DEFESA CONTRA VIOLÊNCIA
Uern oferece curso gratuito de defesa pessoal para mulheres em Natal
Iniciativa do projeto "Todos por Elas" ensina Krav Magá e reforça canais de denúncia. Curso segue até 27 de junho.
A Universidade do Estado do Rio Grande do Norte (Uern) iniciou em Natal um curso gratuito de defesa pessoal voltado para mulheres, como resposta ao crescente cenário de violência contra a mulher. As aulas semanais começaram no sábado, 23 de maio de 2026, e seguirão até 27 de junho, com o objetivo de capacitar trinta inscritas em técnicas de Krav Magá para situações de perigo.
A iniciativa integra o projeto de extensão “Todos por Elas: autodefesa e proteção digital”. Desenvolvido pelo Departamento de Computação da Uern Natal, o projeto visa o enfrentamento à violência feminina por meio de atividades que abrangem autodefesa, segurança digital, orientações sobre legislação e divulgação de canais de denúncia, além de fomentar redes de apoio.

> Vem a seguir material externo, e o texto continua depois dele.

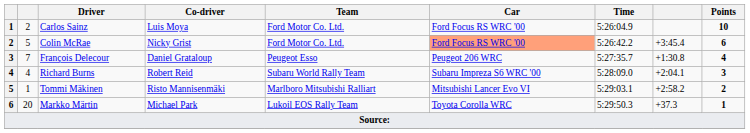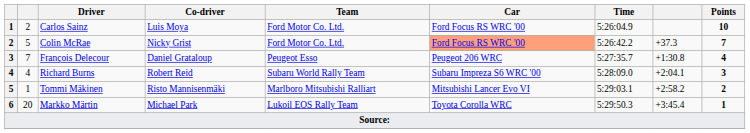Colin McRae | column 8: +3:45.4 -> +37.3
Colin McRae | Points: 6 -> 7
Markko Märtin | column 8: +37.3 -> +3:45.4
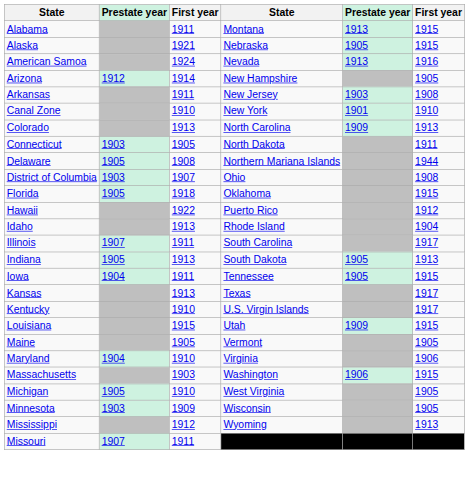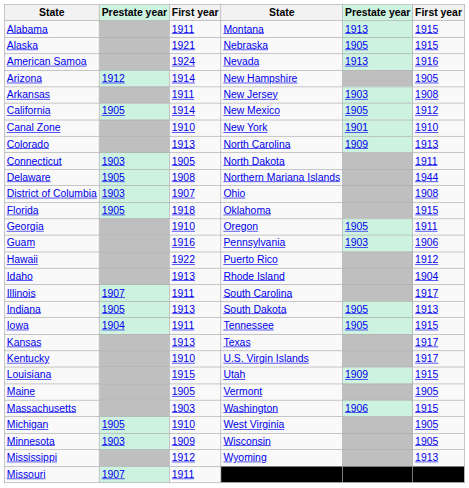+ row: California | 1905 | 1914 | New Mexico | 1905 | 1912
+ row: Georgia | 1910 | Oregon | 1905 | 1911
+ row: Guam | 1916 | Pennsylvania | 1903 | 1906
- row: Maryland | 1904 | 1910 | Virginia | 1906
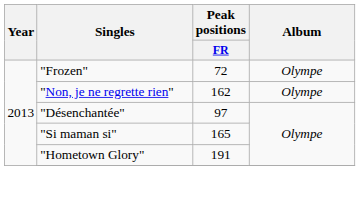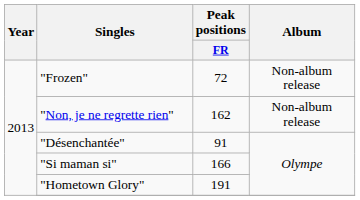"Frozen" | Album: Olympe -> Non-album release
"Non, je ne regrette rien" | Album: Olympe -> Non-album release
"Désenchantée" | Peak positions / FR: 97 -> 91
"Si maman si" | Peak positions / FR: 165 -> 166
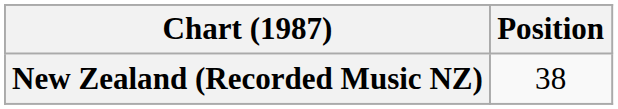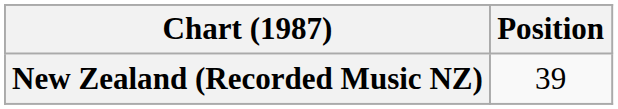New Zealand (Recorded Music NZ) | Position: 38 -> 39
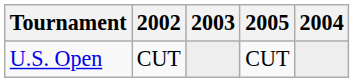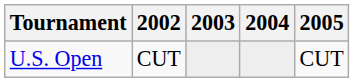columns swapped: 2004 <-> 2005
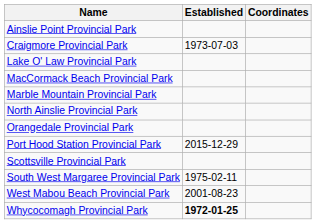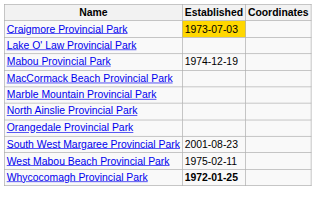- row: Ainslie Point Provincial Park
Craigmore Provincial Park | Established: no background -> gold background
+ row: Mabou Provincial Park | 1974-12-19
- row: Port Hood Station Provincial Park | 2015-12-29
- row: Scottsville Provincial Park
South West Margaree Provincial Park | Established: 1975-02-11 -> 2001-08-23
West Mabou Beach Provincial Park | Established: 2001-08-23 -> 1975-02-11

Participantes expressam a urgência da defesa pessoal. Ludlizy Braga Praxedes, estudante de Direito de 23 anos, considera o tema um "critério básico para toda mulher" e defende que deveria ser ensinado no ensino médio. Josenilda Fernandes, gestora de 44 anos, relata um antigo interesse em aulas práticas e ressalta a vulnerabilidade feminina: "O mundo não está muito confiável. A gente anda sozinha na rua e, sem noção de defesa, a gente fica vulnerável demais." Ela pontua que o perigo se estende por todas as zonas da cidade.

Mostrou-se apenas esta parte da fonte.